Are all numbers of the type $\frac{n!}{2}+1$ deficient? Deficient numbers are such numbers $k$, that the divisor sum of $k$ is less than $2k$.
I checked all numbers of this type, with $n$ ranging from $1$ to $11$. They really are. However, I do not know, how to prove this statement in general. Probably, it has something to do with $\frac{n!}{2}+1$ being coprime with all numbers that do not exceed $n$, thus making it a number without small prime divisors. But probably, that fact is not that helpful either...
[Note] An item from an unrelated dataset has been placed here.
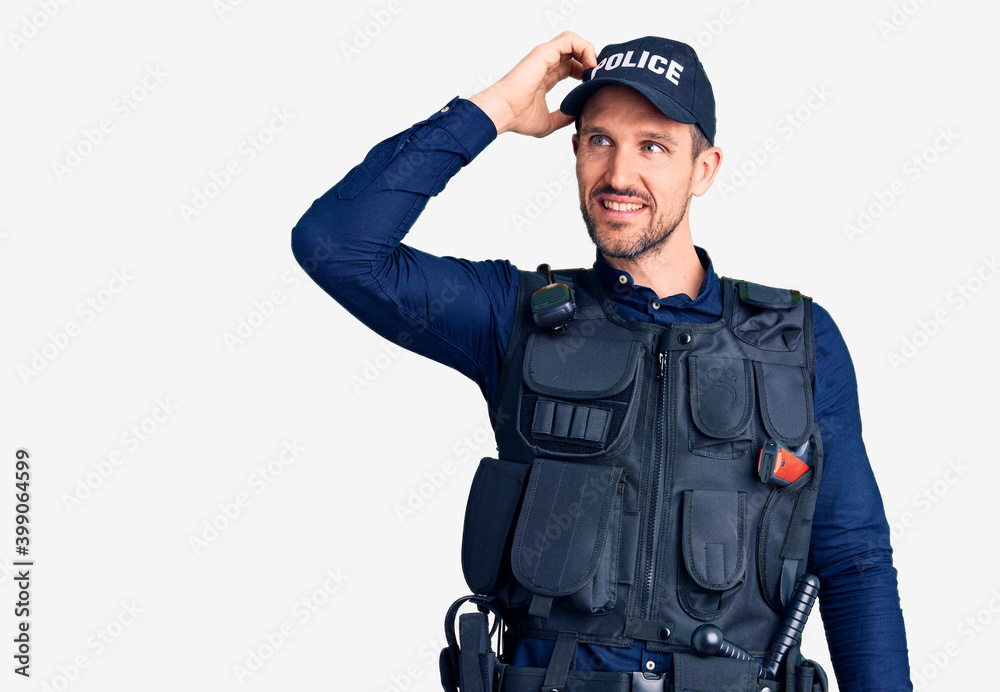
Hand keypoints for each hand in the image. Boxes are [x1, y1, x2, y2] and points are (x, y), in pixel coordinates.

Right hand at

Any help will be appreciated.
For a given positive integer $n$, we will write $h(n) = \frac{\sigma(n)}{n}$ where $\sigma(n)$ is the sum of the positive divisors of $n$. We will write $H(n)= \prod_{p|n} \frac{p}{p-1}$ where the product is over all primes $p$ which divide $n$. It is not too hard to show that $h(n) \leq H(n)$ with equality if and only if $n=1.$
Claim: Let $n$ be a perfect or abundant number with smallest prime factor $q>2$, and let $k$ be the number of distinct prime divisors of $n$. Then we must have $k \geq q$. Proof: Assume as given. Note that $n>1$. $$2 \leq h(n) < H(n) \leq \frac{q}{q-1}\frac{q+1}{q}\frac{q+2}{q+1} \cdots \frac{q+k-1}{q+k-2}.$$
Note that the last inequality arises from the fact that $\frac{x}{x-1}$ is a decreasing function in $x$ for $x>1$. Notice that all the terms on the right hand side cancel except the denominator of the first term and the numerator of the last term. We have then $$2 < \frac{q+k-1}{q-1}$$ and so $$2q -2 < q+k -1.$$ Simplifying, we get that $k > q-1$ and thus $k \geq q$.
Now assume that $\frac{n!}{2}+1$ is perfect or abundant. It must have smallest prime factor at least $n+1$ and thus have at least $n+1$ distinct prime factors and so we would have $\frac{n!}{2}+1 \geq (n+1)^{n+1}$ which is clearly impossible.